Amidst the ongoing transition to a new pension system in the Netherlands, Dutch pension fund managers are finding little bandwidth these days to explore fresh investment ideas for the coming year. Against this backdrop, asset managers face hurdles in gaining their attention, with only essential risk management being the focal point for many.
With roughly two trillion dollars in global assets, Dutch pension funds play a pivotal role in the international institutional investment landscape. Representing one of Europe’s largest pools of institutional capital, their investment strategies and decisions can set the tone for global market trends. These funds have a history of pioneering investment strategies, making their current stance and transitions worth noting for international stakeholders.
The Dutch investment policy hiatus, underlined by a «wait and see» attitude, is becoming increasingly evident across the pension sector. «The motto is ‹not right now›,» said Joost Höppener, head of sales at BNP Paribas Asset Management in the Netherlands. Reiniera van der Feltz, executive director of asset management at SBZ Pension, added, «We’re navigating a series of intricate challenges during this transition phase, and adding more complexities is not on our radar.»
Still, the comprehensive investment policy isn’t being shelved entirely. «Pension funds have an obligation to ensure the quality of their portfolios remains intact,» noted Karin Roeloffs, head of fiduciary management at Aegon Asset Management. «If there’s a pressing issue with an asset manager or a notable gap in the strategy, we intervene on behalf of our clients.»
Future Pensions Act
Presently, the primary emphasis is on the enactment of the Future Pensions Act, known in the Netherlands as WTP. Decisions include which scheme to adopt, whether to preserve old rights in the new system, the nature of different compensation frameworks, and timing the transition.
Such profound decisions are pressing on pension fund boards, causing them to frequently defer to the outcomes of social partner consultations, which are moving at varied paces.

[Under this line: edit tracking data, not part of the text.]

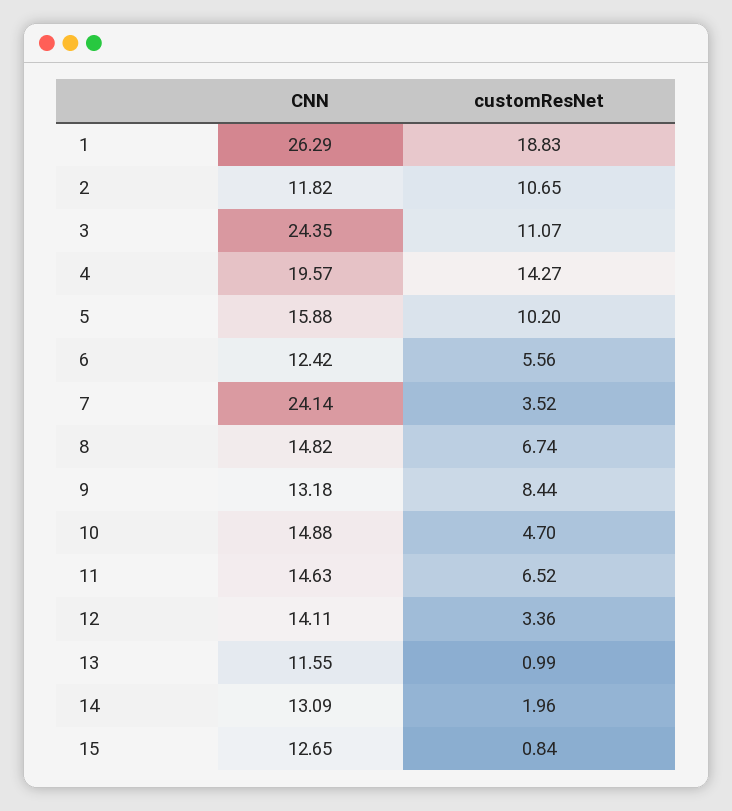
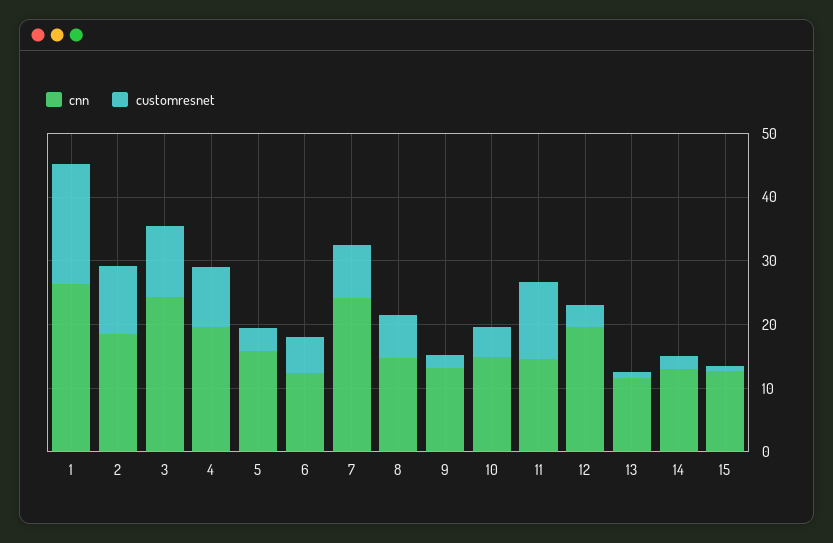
  {
    "CNN": {
      "1": 26.29,
-     "2": 11.82,
+     "2": 18,
      "3": 24.35,
      "4": 19.57,
      "5": 15.88,
      "6": 12.42,
      "7": 24.14,
      "8": 14.82,
      "9": 13.18,
      "10": 14.88,
      "11": 14.63,
-     "12": 14.11,
+     "12": 20,
      "13": 11.55,
      "14": 13.09,
      "15": 12.65
    },
    "customResNet": {
      "1": 18.83,
      "2": 10.65,
      "3": 11.07,
-     "4": 14.27,
+     "4": 10,
-     "5": 10.2,
+     "5": 4,
      "6": 5.56,
-     "7": 3.52,
+     "7": 8,
      "8": 6.74,
-     "9": 8.44,
+     "9": 2,
      "10": 4.7,
-     "11": 6.52,
+     "11": 12,
      "12": 3.36,
      "13": 0.99,
      "14": 1.96,
      "15": 0.84
    }
  }

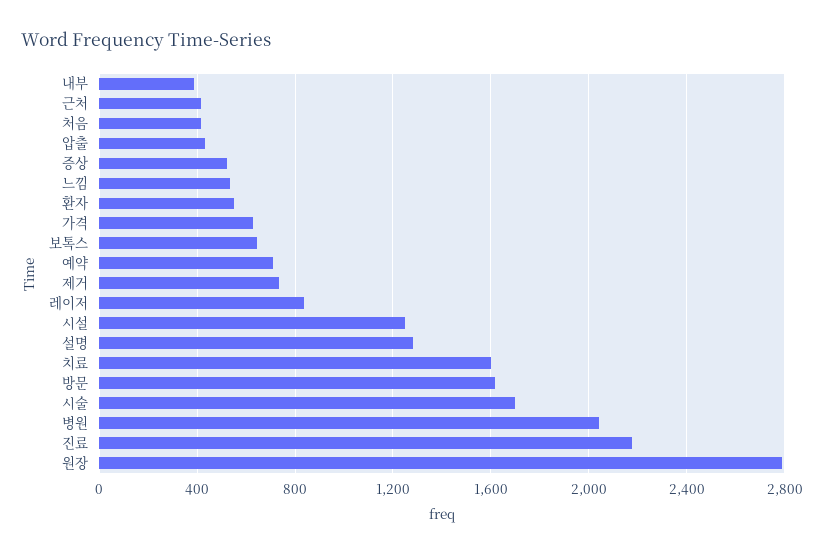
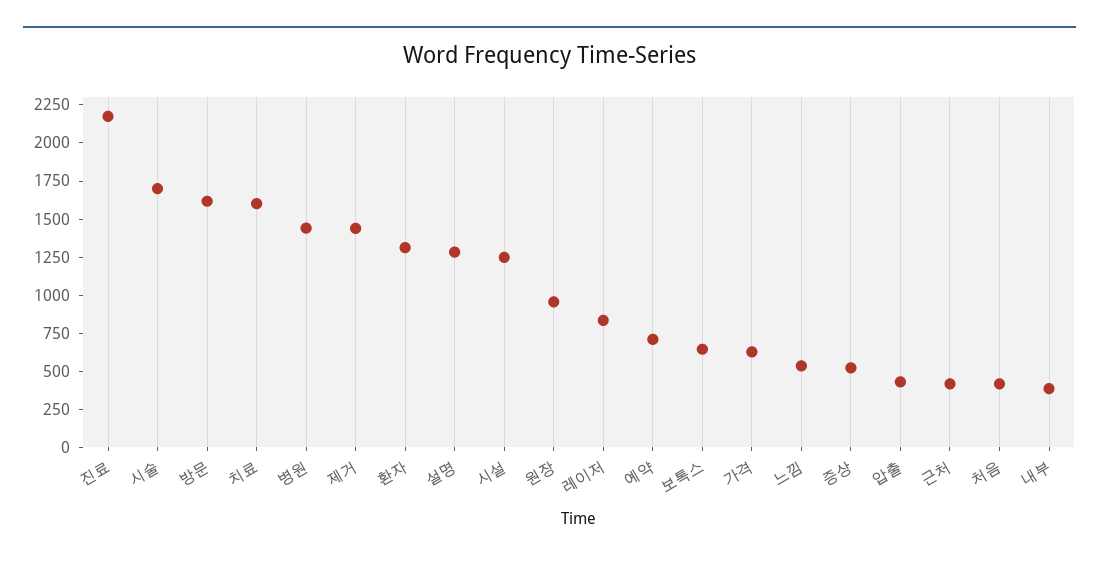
  {
    "내부": 400,
    "근처": 400,
    "처음": 400,
    "압출": 450,
    "증상": 500,
    "느낌": 550,
-   "환자": 550,
+   "환자": 1250,
    "가격": 650,
    "보톡스": 650,
    "예약": 700,
-   "제거": 750,
+   "제거": 1500,
    "레이저": 850,
    "시설": 1250,
    "설명": 1300,
    "치료": 1600,
    "방문": 1600,
    "시술": 1700,
-   "병원": 2050,
+   "병원": 1500,
    "진료": 2200,
-   "원장": 2800
+   "원장": 1000
  }

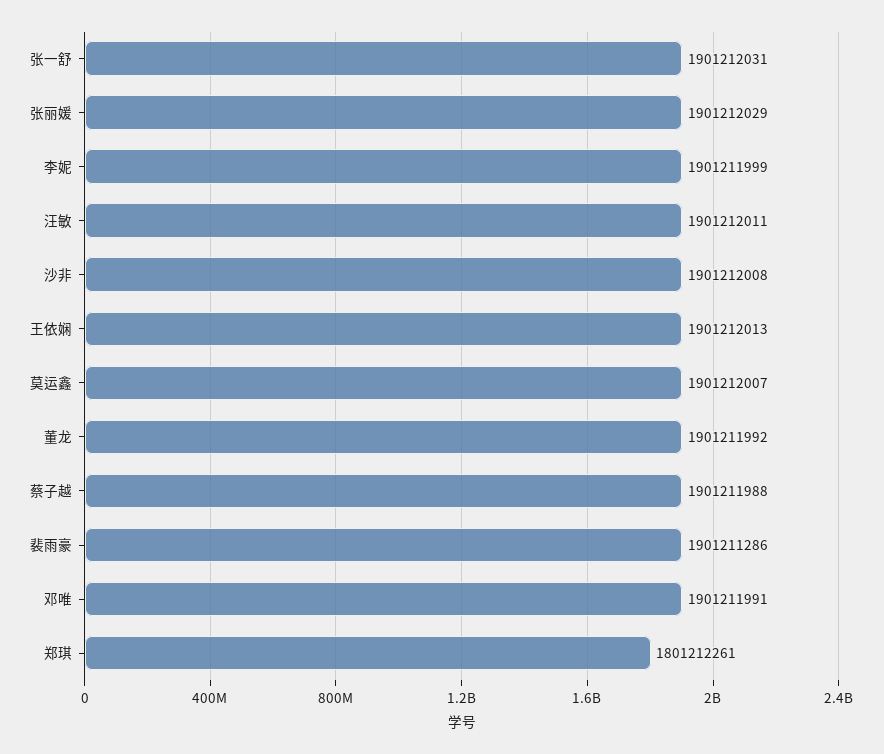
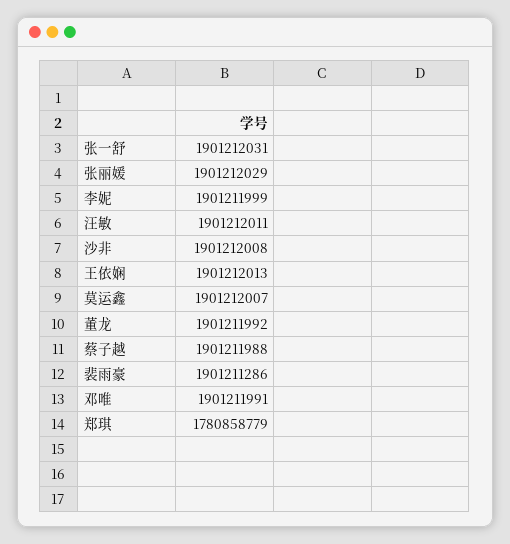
  {
    "张一舒": 1901212031,
    "张丽媛": 1901212029,
    "李妮": 1901211999,
    "汪敏": 1901212011,
    "沙非": 1901212008,
    "王依娴": 1901212013,
    "莫运鑫": 1901212007,
    "董龙": 1901211992,
    "蔡子越": 1901211988,
    "裴雨豪": 1901211286,
    "邓唯": 1901211991,
-   "郑琪": 1801212261
+   "郑琪": 1780858779
  }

Furthermore, the implications of these choices on investment policies make any additional investment decisions at this juncture premature. «Some pension funds, post-WTP, are even reconsidering their very existence. They’re mulling over aligning with an industry-wide pension fund, and such decisions have colossal implications on asset management,» remarked Van der Feltz.
So, where does this leave asset managers? Höppener suggests there’s still ample work. «While investment policy remains vital, there’s a need to strategise on risk management, especially in the run-up to the transition,» he said. Pension funds, according to him, will want to shield themselves from potential significant market downturns.
Different speeds
Roeloffs echoed this sentiment. «This transitional phase, while demanding, isn’t entirely black and white. Some funds are in preliminary discussions, while others are leaps ahead.» Nevertheless, Roeloffs acknowledged a prevailing trend: a decline in major shifts and changes within fiduciary portfolios.
Across the board, however, Roeloffs also sees that this is not a period of major shifts, with asset manager changes in fiduciary portfolios. «Pension funds are taking the risk management duty very seriously and looking carefully at what is needed in terms of investment policy in the run-up to the transition. But for example, including a new asset class, that is not at the top of the list at the moment.»